I've done more than my share of threaded discussion, and I'm enjoying the reprieve from it that I'm getting with these more indirect modes of blogging and instant outlining. Nevertheless, I can't help but imagine a group outline for the kinds of discussions that should be directly interactive, and should yield a central and canonical transcript.
Think of a newsgroup-style outline that nobody (or else maybe only a moderator) can reorganize, where everybody can contribute new nodes and edit their own nodes, but where nobody can edit other peoples' nodes.
Result: a brainstorming environment that centralizes communication in those cases where you want it centralized. Parts can be taken out, massaged/rearranged/edited, and put back in as new or revised commentary.

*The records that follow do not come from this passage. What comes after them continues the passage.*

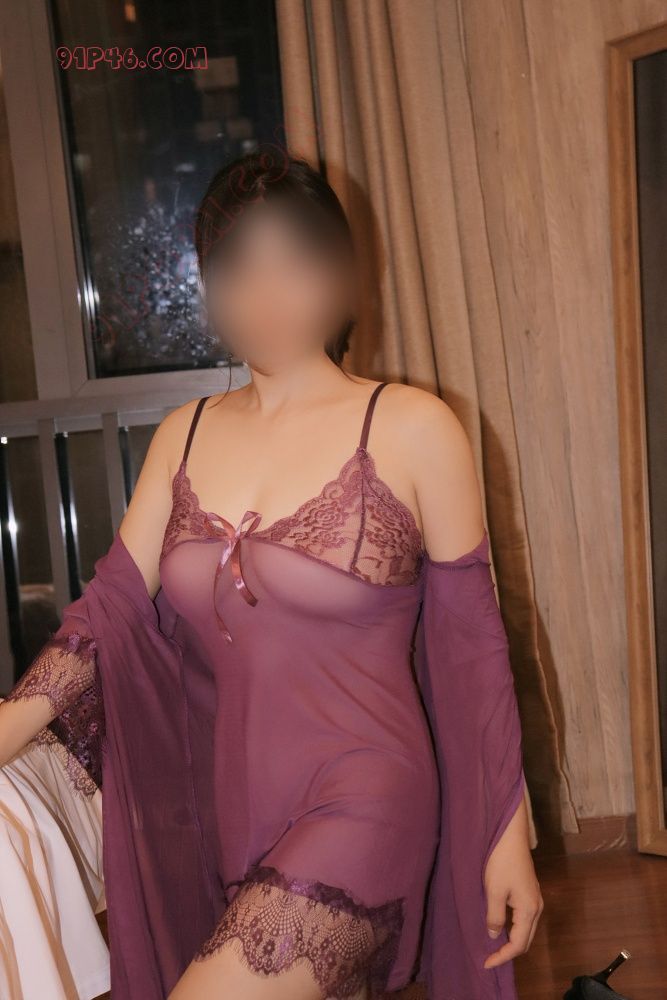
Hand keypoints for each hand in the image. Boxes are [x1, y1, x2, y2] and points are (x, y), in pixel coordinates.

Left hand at [482, 796, 542, 969]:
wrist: (510, 835)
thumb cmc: (500, 861)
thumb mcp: (493, 891)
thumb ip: (494, 917)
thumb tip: (494, 937)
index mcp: (530, 910)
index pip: (518, 945)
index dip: (502, 957)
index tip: (485, 963)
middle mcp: (536, 907)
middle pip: (525, 940)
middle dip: (508, 952)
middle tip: (488, 957)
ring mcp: (535, 898)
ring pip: (525, 929)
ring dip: (511, 940)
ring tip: (492, 945)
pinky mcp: (529, 891)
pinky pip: (523, 918)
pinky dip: (512, 927)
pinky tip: (499, 925)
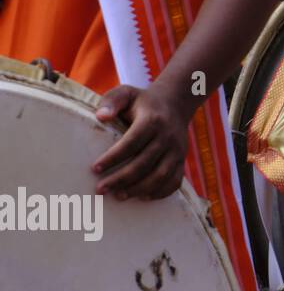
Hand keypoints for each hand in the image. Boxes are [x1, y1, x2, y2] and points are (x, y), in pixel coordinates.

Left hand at [92, 84, 194, 199]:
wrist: (176, 103)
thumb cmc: (143, 102)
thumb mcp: (126, 93)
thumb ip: (111, 101)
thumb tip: (101, 117)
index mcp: (152, 121)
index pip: (132, 142)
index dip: (113, 157)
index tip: (94, 168)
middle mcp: (167, 137)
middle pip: (144, 163)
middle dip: (121, 179)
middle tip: (100, 189)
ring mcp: (177, 151)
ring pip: (161, 175)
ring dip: (139, 189)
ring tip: (119, 196)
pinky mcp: (182, 160)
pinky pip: (175, 181)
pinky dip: (160, 192)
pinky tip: (142, 197)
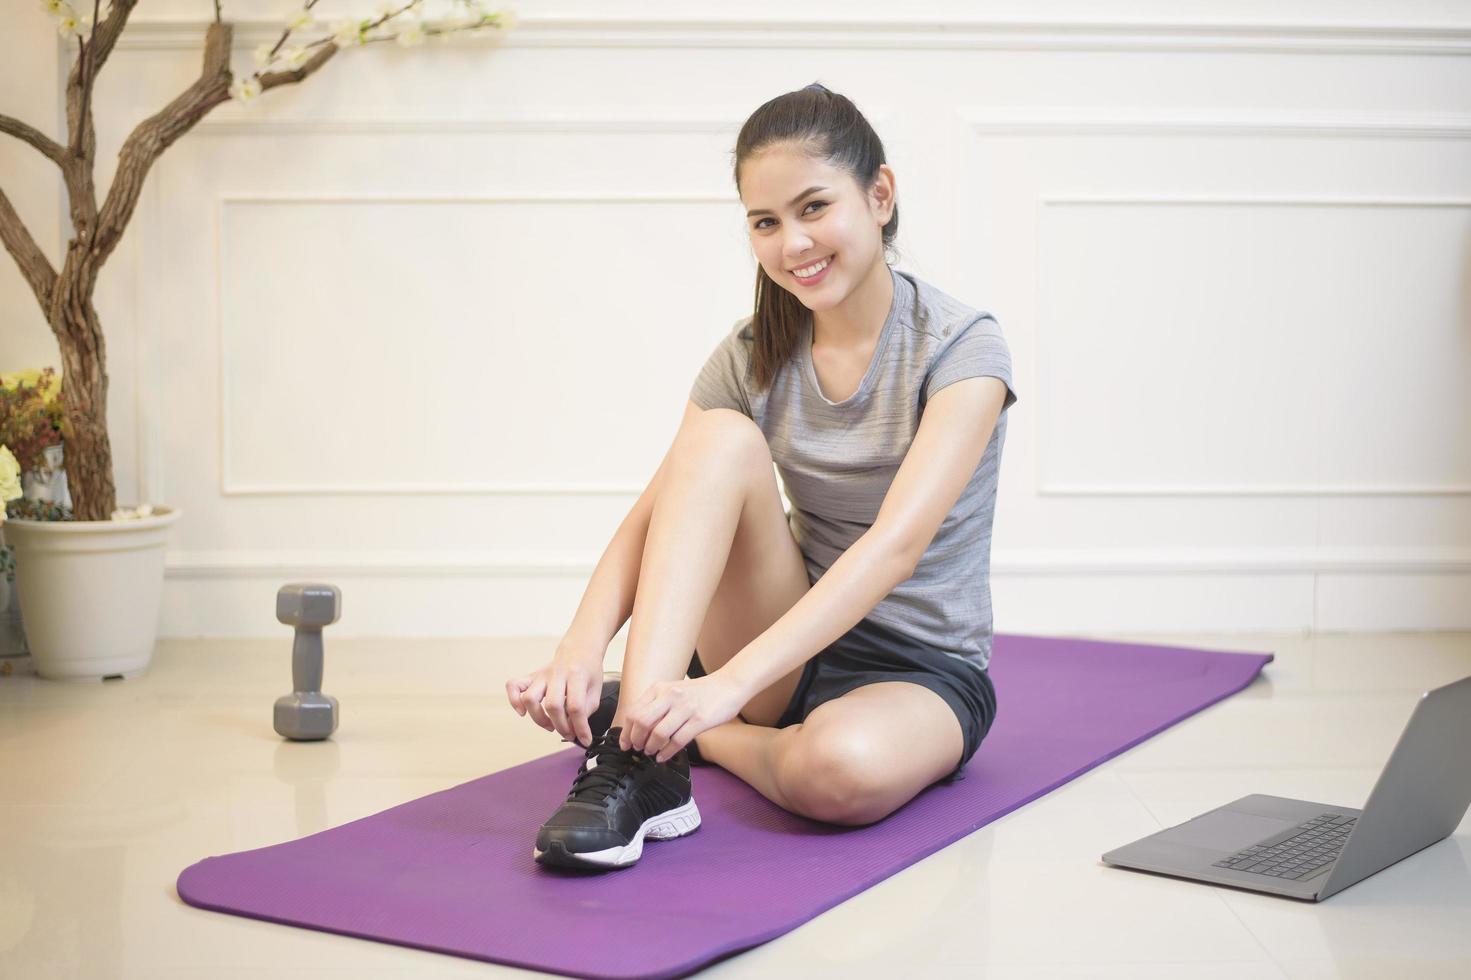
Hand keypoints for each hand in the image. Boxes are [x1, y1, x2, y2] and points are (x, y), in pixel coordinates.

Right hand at [505, 648, 604, 747]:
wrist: (579, 649)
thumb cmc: (588, 670)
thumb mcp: (596, 689)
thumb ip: (586, 710)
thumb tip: (575, 730)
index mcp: (577, 675)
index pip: (575, 706)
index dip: (580, 727)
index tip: (585, 739)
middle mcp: (557, 674)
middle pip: (552, 705)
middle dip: (561, 726)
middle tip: (569, 734)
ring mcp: (542, 675)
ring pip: (530, 698)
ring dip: (539, 718)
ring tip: (550, 725)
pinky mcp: (532, 676)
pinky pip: (513, 685)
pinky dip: (514, 700)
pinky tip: (522, 712)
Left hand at [619, 672, 748, 763]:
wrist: (729, 685)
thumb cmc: (700, 692)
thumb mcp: (673, 691)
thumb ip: (656, 705)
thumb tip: (638, 728)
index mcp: (660, 688)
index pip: (634, 711)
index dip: (627, 731)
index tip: (625, 743)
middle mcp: (670, 695)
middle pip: (642, 722)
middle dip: (636, 740)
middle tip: (638, 749)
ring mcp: (685, 708)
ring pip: (658, 733)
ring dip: (651, 747)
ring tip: (651, 753)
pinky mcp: (699, 720)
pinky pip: (677, 740)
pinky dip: (667, 752)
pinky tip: (663, 756)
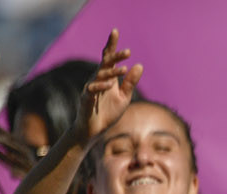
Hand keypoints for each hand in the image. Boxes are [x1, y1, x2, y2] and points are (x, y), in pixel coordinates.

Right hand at [76, 30, 142, 144]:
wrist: (94, 130)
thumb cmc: (108, 112)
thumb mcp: (124, 97)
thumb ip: (130, 82)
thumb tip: (139, 65)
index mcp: (107, 78)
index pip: (108, 58)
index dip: (112, 45)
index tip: (115, 31)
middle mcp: (98, 79)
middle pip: (105, 63)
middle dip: (114, 56)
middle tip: (128, 52)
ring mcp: (91, 88)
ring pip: (100, 75)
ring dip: (112, 72)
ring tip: (124, 69)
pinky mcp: (86, 99)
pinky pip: (92, 89)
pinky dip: (100, 86)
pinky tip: (109, 85)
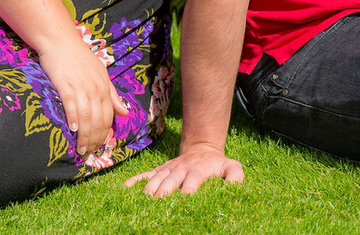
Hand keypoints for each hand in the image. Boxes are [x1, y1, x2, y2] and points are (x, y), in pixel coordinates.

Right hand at [38, 41, 128, 156]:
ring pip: (87, 116)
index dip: (104, 134)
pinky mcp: (65, 84)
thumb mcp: (101, 74)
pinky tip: (73, 130)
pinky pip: (71, 104)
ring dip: (85, 136)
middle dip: (95, 139)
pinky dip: (73, 118)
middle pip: (99, 120)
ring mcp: (81, 86)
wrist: (61, 40)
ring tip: (81, 149)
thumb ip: (112, 94)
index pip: (108, 116)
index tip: (99, 148)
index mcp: (104, 87)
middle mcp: (95, 88)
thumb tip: (125, 113)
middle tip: (88, 153)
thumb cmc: (80, 58)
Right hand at [123, 146, 244, 196]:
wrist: (202, 148)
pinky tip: (124, 190)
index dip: (186, 192)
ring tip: (141, 207)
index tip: (183, 201)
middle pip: (168, 183)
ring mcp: (168, 170)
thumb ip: (235, 176)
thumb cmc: (217, 164)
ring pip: (154, 180)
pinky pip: (145, 175)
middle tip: (157, 210)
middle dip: (162, 196)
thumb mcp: (231, 167)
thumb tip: (234, 186)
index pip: (191, 183)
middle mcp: (179, 170)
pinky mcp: (160, 170)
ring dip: (148, 192)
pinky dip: (134, 182)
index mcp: (197, 171)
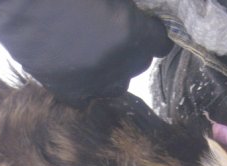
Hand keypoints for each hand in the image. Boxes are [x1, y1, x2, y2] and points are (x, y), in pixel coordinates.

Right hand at [0, 0, 172, 103]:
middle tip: (116, 34)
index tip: (147, 27)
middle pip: (139, 64)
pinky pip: (87, 96)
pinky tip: (77, 68)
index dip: (154, 34)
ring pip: (117, 85)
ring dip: (114, 71)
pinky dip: (87, 85)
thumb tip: (135, 14)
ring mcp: (92, 80)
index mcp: (129, 32)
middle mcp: (116, 62)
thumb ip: (125, 6)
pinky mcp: (67, 89)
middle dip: (132, 49)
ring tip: (97, 54)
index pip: (159, 43)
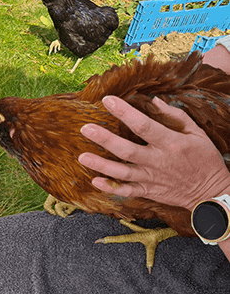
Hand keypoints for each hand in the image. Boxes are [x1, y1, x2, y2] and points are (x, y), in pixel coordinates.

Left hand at [77, 96, 229, 210]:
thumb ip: (175, 116)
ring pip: (122, 172)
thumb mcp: (197, 133)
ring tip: (82, 157)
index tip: (107, 100)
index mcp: (171, 143)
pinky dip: (110, 187)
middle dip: (105, 139)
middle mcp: (158, 161)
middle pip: (127, 150)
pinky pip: (126, 191)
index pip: (144, 125)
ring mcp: (151, 178)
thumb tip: (153, 100)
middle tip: (85, 129)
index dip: (124, 112)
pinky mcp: (148, 191)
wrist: (211, 192)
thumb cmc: (204, 159)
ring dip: (101, 165)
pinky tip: (95, 181)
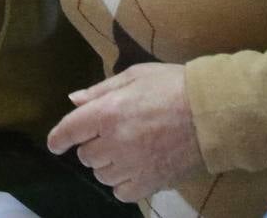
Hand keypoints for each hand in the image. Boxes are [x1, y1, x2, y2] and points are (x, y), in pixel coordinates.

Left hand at [47, 63, 203, 202]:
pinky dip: (122, 183)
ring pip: (102, 174)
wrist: (211, 113)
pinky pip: (121, 192)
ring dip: (107, 164)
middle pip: (86, 155)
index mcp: (107, 112)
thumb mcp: (135, 75)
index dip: (58, 139)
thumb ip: (100, 90)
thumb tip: (74, 100)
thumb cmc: (173, 86)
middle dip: (92, 144)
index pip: (69, 130)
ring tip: (125, 150)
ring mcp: (132, 166)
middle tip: (111, 133)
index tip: (55, 144)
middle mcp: (114, 142)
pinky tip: (133, 170)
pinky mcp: (150, 183)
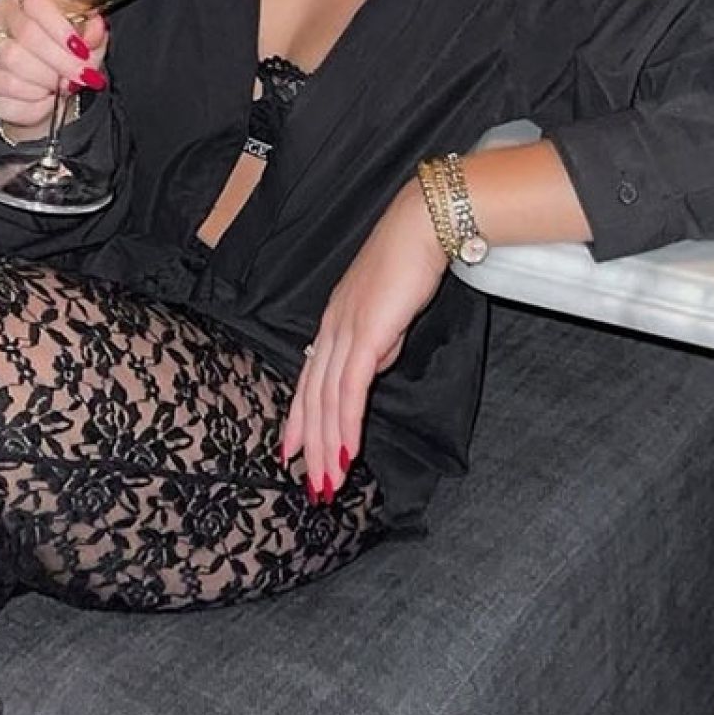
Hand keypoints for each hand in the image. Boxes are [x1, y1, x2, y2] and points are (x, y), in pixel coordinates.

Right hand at [0, 0, 107, 139]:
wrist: (44, 95)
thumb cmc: (64, 60)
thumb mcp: (87, 44)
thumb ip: (93, 33)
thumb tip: (96, 29)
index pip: (37, 0)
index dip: (61, 27)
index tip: (81, 50)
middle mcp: (1, 14)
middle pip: (28, 33)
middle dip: (61, 60)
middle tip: (80, 76)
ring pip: (14, 60)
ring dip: (46, 79)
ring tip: (60, 87)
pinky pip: (7, 86)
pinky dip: (32, 98)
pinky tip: (43, 98)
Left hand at [282, 181, 448, 502]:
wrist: (422, 227)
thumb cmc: (410, 265)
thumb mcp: (388, 316)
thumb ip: (376, 345)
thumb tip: (369, 371)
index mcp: (332, 325)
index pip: (308, 381)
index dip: (298, 419)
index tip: (291, 452)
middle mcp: (330, 330)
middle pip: (311, 397)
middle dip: (309, 446)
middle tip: (311, 487)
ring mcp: (344, 331)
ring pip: (325, 400)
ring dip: (325, 446)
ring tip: (327, 483)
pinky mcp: (365, 334)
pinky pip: (350, 388)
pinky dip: (345, 422)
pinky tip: (346, 450)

This would not be a substitute for the narrate-your-work metaphor, which I completely understand and have advocated often. Rather, it's complementary to that style. Sometimes meeting transcripts really do need to appear all in one place, for the convenience of current and future participants. Outlines can preserve context much better than email, because they retain state and because they can transclude. But the collective state of a set of individual outlines is not anywhere visible. In general, it can't be and shouldn't be. The model of many individual spaces, messages sent to these spaces, and people subscribed to the spaces, is really powerful and important. Sometimes, though, there's still a need for spaces that are explicitly group, not individual, in nature.
Group blogs exist already. Group outlines doubtless will emerge too. The human protocols are pretty well understood, but interactive outline editing will bring new challenges and opportunities.